Please create code that downloads the yelp dataset from this link https://www.dropbox.com/s/xds4lua69b7okw8/yelp.csv?dl=0, which is csv format. Preprocess the reviews by:

- removing links
- removing punctuation
- removing stopwords
- ensuring alphanumerical characters only are allowed
- lowercases every word

And apply to the dataset. Later use Keras tokenizer to tokenize each review into a tensor of its IDs. Ensure the vocabulary are all the words that have a frequency of at least 5 words and the tensor of IDs doesn't truncate any review. Ensure finally all reviews are padded

Prompt:

Now let's change our approach, and we will do transfer learning on distillbert to do sentiment analysis. Use the model distilbert-base-uncased-finetuned-sst-2-english as base and add a head of size 2 to predict sentiment. Remember to use Tensorflow and Keras and perform the training

In [None]:
!pip install transformers

In [None]:
import tensorflow as tf
from transformers import TFDistilBertForSequenceClassification, DistilBertConfig, DistilBertTokenizerFast
from tensorflow.keras.optimizers import Adam
from sklearn.model_selection import train_test_split
import pandas as pd
import numpy as np
import re
import nltk
from nltk.corpus import stopwords
from tensorflow.keras.preprocessing.text import Tokenizer
from tensorflow.keras.preprocessing.sequence import pad_sequences
import urllib.request

# Downloading nltk stopwords
nltk.download('stopwords')

# Set of stopwords
stop_words = set(stopwords.words('english'))

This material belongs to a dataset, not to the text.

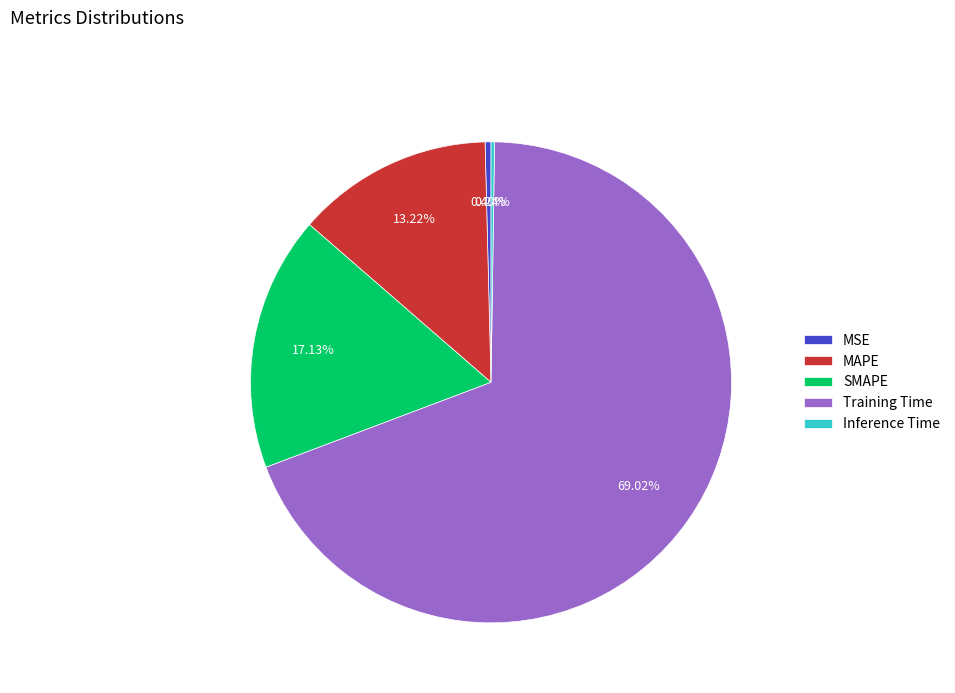

Is it true that Training Time is 78% of the pie?

False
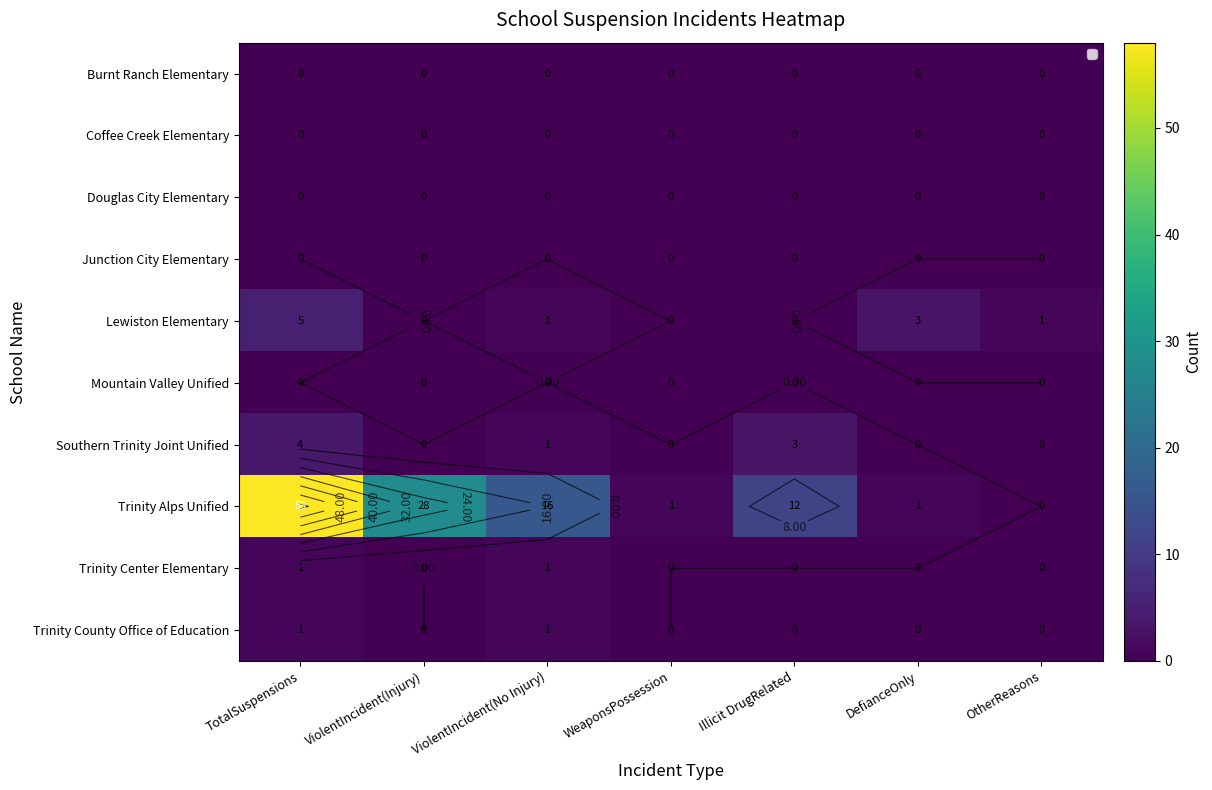

Count the number of categories in the chart.

7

def preprocess_text(text):
    """
    Preprocess a single review:
    - Lowercasing
    - Removing links
    - Removing punctuation
    - Removing non-alphanumerical characters
    - Removing stopwords
    """
    text = text.lower()
    text = re.sub(r'http\S+', '', text)  # Remove links
    text = re.sub(r'[^\w\s]', '', text)  # Remove punctuation
    text = re.sub(r'\W*\b\w{1,2}\b', '', text)  # Remove words with 1 or 2 letters
    text = re.sub(r"[^a-zA-Z.,&!?]+", r" ", text) # Ensure only alphanumerical characters
    text = ' '.join([word for word in text.split() if word not in stop_words])
    return text

# Load the Yelp dataset
yelp_data = pd.read_csv(file_path) #use the yelp.csv in the data folder. You will need to download it/upload to colab

# Preprocess the reviews
yelp_data['processed_reviews'] = yelp_data['text'].apply(preprocess_text)

yelp_data

In [None]:
# Load the tokenizer
tokenizer = DistilBertTokenizerFast.from_pretrained('distilbert-base-uncased-finetuned-sst-2-english')

# Tokenize the dataset
def tokenize_reviews(reviews):
    return tokenizer(reviews, padding=True, truncation=True, return_tensors='tf')

# Tokenize Yelp reviews
tokenized_reviews = tokenize_reviews(yelp_data['processed_reviews'].tolist())

In [None]:
yelp_data['binary_labels'] = yelp_data['stars'].apply(lambda x: 1 if x > 3 else 0)
labels = np.array(yelp_data['binary_labels'])

train_reviews, val_reviews, train_labels, val_labels = train_test_split(tokenized_reviews['input_ids'], labels, test_size=0.2)

In [None]:
# Load the pre-trained DistilBERT model
model = TFDistilBertForSequenceClassification.from_pretrained('distilbert-base-uncased-finetuned-sst-2-english', num_labels=2)

# Compile the model
optimizer = Adam(learning_rate=5e-5)
model.compile(optimizer=optimizer, loss='binary_crossentropy', metrics=['accuracy'])

# Train the model
model.fit(train_reviews, train_labels, epochs=3, batch_size=32, validation_data=(val_reviews, val_labels))